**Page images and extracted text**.

□ □ □ □ □ □ □

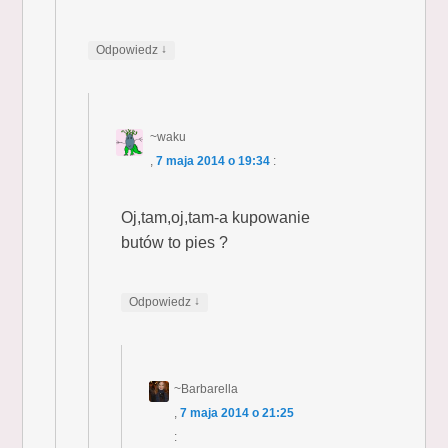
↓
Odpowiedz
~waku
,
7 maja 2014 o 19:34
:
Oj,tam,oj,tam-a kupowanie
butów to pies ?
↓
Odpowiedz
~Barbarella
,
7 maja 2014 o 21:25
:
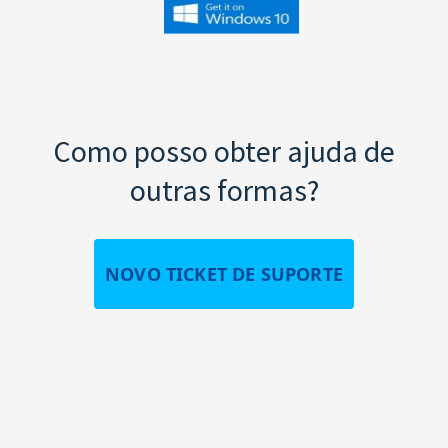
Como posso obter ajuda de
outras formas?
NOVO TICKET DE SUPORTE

□ □ □ □ □ □ □

**Problem to work on**. In the copy, omit the pictures and give every line of the data exactly.

**Response area**.
↓
Odpowiedz
~waku
,
7 maja 2014 o 19:34
:
Oj,tam,oj,tam-a kupowanie
butów to pies ?
↓
Odpowiedz
~Barbarella
,
7 maja 2014 o 21:25
:
Como posso obter ajuda de
outras formas?
NOVO TICKET DE SUPORTE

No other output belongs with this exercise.